Extended Data Fig. 8: Effects on endocytosis of the depletion of PI(4,5)P₂ using the iDePP system.

a,b, Representative confocal images of Arabidopsis root cells coexpressing mCIT-P4M^SidM with either MAP-mCH-dOCRL (a) or MAP-3xmCH (b). c,d, Confocal imaging showing the effect of the expression of MP-mCH-dOCRL on CLC2-GFP localization. e, Quantification of the effect of MAP-mCH-dOCRL expression on CLC2-GFP localization. The dissociation index is the ratio of (i) plasma membrane to cytosol fluorescence ratio without dex treatment, (ii) plasma membrane to cytosol fluorescence ratio after dex treatment. Statistical analysis with LMER (Type II Wald χ2 test) and posthoc tests; 3 replicates (f-g) Confocal imaging showing the effect of the expression of MAP-mCH-dOCRL on SH3P2-sGFP line (h) Quantification of the effect of MAP-mCH-dOCRL expression on SH3P2-sGFP localization.
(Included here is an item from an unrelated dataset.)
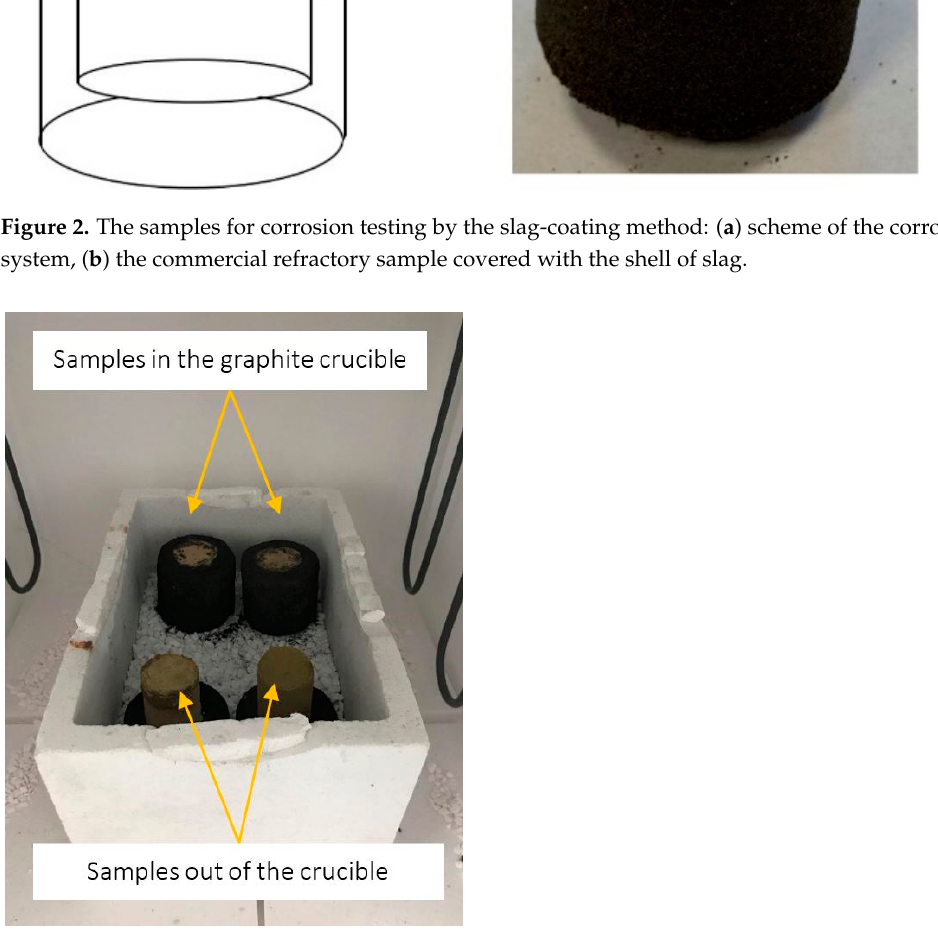
Figure 3. Samples prepared for corrosion testing, presented in two views: in graphite crucibles and out of graphite crucibles. Table 3. Program of corrosion testing.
Per root, cells showing a delocalization of SH3P2-sGFP were manually counted for untreated and dex treated plants using FIJI ‘multi-point’ tool and compared by a generalized linear model, Poisson family; 3 replicates. In the plots, middle horizontal bars represent the median, while the bottom and top of each box represent the 25th and 75th percentiles, respectively. At most, the whiskers extend to 1.5 times the interquartile range, excluding data beyond. For range of value under 1,5 IQR, whiskers represent the range of maximum and minimum values. All statistical tests were two-sided. Scale bar, 10 μm.